After visiting Honolulu for ceremonies which transferred the sovereignty of the Hawaiian Islands to the United States, Philadelphia, flagship of Rear Adm. Albert Kautz, Commander, Pacific Station, arrived Apia, Samoa, 6 March 1899. An unstable political climate, created by rival native factions and spurred on by German intrigue, erupted into open hostility during the month. A combined American and British naval force sought to keep the peace, but insurgent natives attacked American and British consulates late in March.
In retaliation a British and American landing party, supported by friendly natives, set out from Apia 1 April on a reconnaissance mission to drive off the rebels under Chief Mataafa. With Lieutenant Lansdale in command of the Americans, the expeditionary force dispersed the natives. While returning to Apia, the force was ambushed and a brisk battle ensued.
While protecting the evacuation of a mortally wounded machinegunner, Lieutenant Lansdale was seriously wounded, his right leg shattered by an enemy bullet. Aided by two enlisted men, Ensign J. R. Monaghan carried him until he dropped from exhaustion. Despite Lansdale's plea, "Monny, you leave me now, I cannot go any further," Ensign Monaghan remained beside the fallen lieutenant. With only one rifle between them, they were soon overrun by pursuing natives; both brave officers died on the spot in heroic performance of their duty.
The first Lansdale (Destroyer No. 101) was laid down 20 April 1918 by Fore River Shipbuilding Corp., Quincy, Mass.; launched 21 July 1918; sponsored by Mrs. Ethel S. Lansdale, widow of Lieutenant Lansdale; and commissioned 26 October 1918 at Boston, Comdr. C. W. Margruder in command.
Assigned to the Cruiser and Transport Force, Lansdale steamed to Norfolk 4 to 7 November and joined a European bound convoy as escort 12 November. Sailing via the Azores, she reached Gibraltar 26 November for patrol duty in the Mediterranean. Operating out of Gibraltar until January 1919, she made three voyages to Tangier, Morocco, and one to Algiers, Algeria. Steaming to Venice, 4 to 13 January, she joined the U.S. Naval Force operating the eastern Mediterranean. She performed dispatch duty in the Adriatic Sea, principally between Venice and the ports of Austria and Dalmatia. Departing Spalato, Dalmatia, 10 June, she steamed to Gibraltar and the Azores and reached New York 22 June.
During the next year Lansdale operated along the Atlantic coast with Destroyer Force, Atlantic Fleet.
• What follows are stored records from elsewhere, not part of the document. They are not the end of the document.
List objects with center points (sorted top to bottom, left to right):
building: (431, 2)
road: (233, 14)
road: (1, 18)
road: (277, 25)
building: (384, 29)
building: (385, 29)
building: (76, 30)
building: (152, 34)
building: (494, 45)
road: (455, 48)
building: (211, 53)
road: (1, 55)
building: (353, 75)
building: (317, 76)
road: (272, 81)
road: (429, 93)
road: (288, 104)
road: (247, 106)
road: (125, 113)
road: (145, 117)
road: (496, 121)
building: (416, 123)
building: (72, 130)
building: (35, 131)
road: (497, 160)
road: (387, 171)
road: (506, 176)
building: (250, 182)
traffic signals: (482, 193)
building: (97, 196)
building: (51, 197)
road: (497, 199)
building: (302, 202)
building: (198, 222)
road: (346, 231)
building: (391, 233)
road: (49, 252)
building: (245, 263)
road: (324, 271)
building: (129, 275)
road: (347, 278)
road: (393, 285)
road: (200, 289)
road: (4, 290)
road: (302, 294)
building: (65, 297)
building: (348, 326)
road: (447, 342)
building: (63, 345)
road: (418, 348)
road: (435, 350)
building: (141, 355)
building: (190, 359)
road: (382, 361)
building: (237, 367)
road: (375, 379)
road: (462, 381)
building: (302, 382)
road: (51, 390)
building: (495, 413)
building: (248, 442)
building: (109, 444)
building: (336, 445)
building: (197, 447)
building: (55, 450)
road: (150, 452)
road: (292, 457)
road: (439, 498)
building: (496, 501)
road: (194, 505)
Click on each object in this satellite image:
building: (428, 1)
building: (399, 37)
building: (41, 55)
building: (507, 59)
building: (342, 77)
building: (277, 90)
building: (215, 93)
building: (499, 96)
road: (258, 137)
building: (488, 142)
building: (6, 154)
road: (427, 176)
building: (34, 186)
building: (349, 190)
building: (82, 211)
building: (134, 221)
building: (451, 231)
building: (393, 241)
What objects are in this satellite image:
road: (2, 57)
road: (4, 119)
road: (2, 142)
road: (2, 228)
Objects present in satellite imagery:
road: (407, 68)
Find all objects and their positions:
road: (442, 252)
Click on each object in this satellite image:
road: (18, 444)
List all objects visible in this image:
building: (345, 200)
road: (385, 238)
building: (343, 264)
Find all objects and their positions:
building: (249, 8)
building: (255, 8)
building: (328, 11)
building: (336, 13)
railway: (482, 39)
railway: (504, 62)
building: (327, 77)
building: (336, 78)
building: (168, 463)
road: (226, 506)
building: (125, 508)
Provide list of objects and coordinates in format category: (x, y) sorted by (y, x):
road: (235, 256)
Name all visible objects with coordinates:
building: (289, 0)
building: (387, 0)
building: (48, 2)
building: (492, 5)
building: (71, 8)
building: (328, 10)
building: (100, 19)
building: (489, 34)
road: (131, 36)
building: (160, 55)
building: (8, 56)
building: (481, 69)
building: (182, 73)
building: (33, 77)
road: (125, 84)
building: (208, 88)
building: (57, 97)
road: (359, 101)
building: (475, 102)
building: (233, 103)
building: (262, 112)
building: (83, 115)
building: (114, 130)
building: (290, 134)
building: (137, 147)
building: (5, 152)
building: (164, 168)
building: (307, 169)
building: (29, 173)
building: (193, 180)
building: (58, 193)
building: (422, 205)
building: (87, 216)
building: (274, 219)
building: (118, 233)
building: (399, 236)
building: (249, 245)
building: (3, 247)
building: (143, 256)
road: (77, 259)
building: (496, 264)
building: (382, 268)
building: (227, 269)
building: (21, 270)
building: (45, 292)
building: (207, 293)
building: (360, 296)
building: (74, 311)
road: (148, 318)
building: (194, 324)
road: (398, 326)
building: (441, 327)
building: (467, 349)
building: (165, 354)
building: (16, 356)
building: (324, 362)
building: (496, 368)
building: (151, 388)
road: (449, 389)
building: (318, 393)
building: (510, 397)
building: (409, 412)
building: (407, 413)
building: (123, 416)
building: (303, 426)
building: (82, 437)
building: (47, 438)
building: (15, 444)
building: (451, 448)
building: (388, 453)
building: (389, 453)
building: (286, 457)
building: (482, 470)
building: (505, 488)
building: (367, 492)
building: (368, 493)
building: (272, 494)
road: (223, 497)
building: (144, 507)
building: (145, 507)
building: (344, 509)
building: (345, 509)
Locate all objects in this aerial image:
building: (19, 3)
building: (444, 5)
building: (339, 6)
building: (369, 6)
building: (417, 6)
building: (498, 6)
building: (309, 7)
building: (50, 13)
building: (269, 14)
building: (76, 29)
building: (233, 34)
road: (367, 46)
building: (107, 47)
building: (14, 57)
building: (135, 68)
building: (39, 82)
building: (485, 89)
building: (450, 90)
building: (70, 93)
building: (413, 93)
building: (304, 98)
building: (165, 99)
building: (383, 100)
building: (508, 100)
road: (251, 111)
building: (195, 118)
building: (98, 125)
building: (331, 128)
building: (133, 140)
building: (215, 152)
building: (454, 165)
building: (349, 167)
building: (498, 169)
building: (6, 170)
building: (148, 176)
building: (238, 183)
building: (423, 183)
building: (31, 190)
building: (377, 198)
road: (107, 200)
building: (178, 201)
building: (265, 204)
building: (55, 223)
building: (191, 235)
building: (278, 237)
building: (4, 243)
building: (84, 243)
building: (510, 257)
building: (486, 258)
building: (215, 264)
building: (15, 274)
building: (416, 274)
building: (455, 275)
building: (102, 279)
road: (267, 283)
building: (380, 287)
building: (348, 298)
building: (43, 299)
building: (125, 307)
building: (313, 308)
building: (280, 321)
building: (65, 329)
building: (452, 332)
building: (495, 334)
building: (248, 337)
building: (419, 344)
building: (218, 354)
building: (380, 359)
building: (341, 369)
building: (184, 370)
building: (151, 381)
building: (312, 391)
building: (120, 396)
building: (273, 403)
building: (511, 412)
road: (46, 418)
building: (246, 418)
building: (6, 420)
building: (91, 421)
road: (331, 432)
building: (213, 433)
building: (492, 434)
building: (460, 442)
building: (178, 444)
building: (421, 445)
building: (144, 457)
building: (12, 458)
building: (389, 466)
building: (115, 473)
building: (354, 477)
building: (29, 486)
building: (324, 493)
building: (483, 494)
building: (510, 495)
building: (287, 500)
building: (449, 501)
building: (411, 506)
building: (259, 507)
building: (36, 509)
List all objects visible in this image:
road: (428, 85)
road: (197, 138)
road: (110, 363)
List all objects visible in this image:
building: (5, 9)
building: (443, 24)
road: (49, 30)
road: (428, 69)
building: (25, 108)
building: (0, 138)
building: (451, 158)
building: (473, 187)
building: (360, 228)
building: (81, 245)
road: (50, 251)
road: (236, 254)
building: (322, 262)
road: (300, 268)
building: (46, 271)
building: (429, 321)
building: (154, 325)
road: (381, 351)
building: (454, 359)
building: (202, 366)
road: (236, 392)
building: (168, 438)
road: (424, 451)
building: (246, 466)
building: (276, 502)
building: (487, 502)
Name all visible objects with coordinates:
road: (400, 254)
Arriving Philadelphia 11 July 1920, she was converted to a light minelayer and reclassified DM-6. She steamed to Newport, R.I., 2 to 3 June 1921; joined the Mine Force, Atlantic Fleet 5 July at Gloucester, Mass.; and until late October practiced laying mines off the New England and Virginia coasts. After overhaul at Boston, she steamed to Guantanamo Bay 4 to 9 January 1922 for maneuvers, mining exercises, and war games in the West Indies with Mine Squadron 1. Departing Culebra Island 19 April, she arrived Philadelphia 25 April and decommissioned 25 June.
Lansdale recommissioned 1 May 1930 at Philadelphia, Comdr. Frank R. Berg in command. She joined Mine Squadron 1 at Yorktown 17 May; engaged in mining and tactical exercises along the eastern seaboard; then arrived New London, Conn., 30 September to serve as target ship for submarines. She departed 12 November; and, after visiting Boston, she arrived Philadelphia 22 December. Remaining there, Lansdale decommissioned 24 March 1931. On 28 December 1936 she was reduced to a hulk for disposal in accordance with the London Treaty for limitation and reduction of naval armaments. Her name was struck from the Naval Register 25 January 1937, and she was sold 16 March 1939 to Union Shipbuilding Co., Baltimore, Md.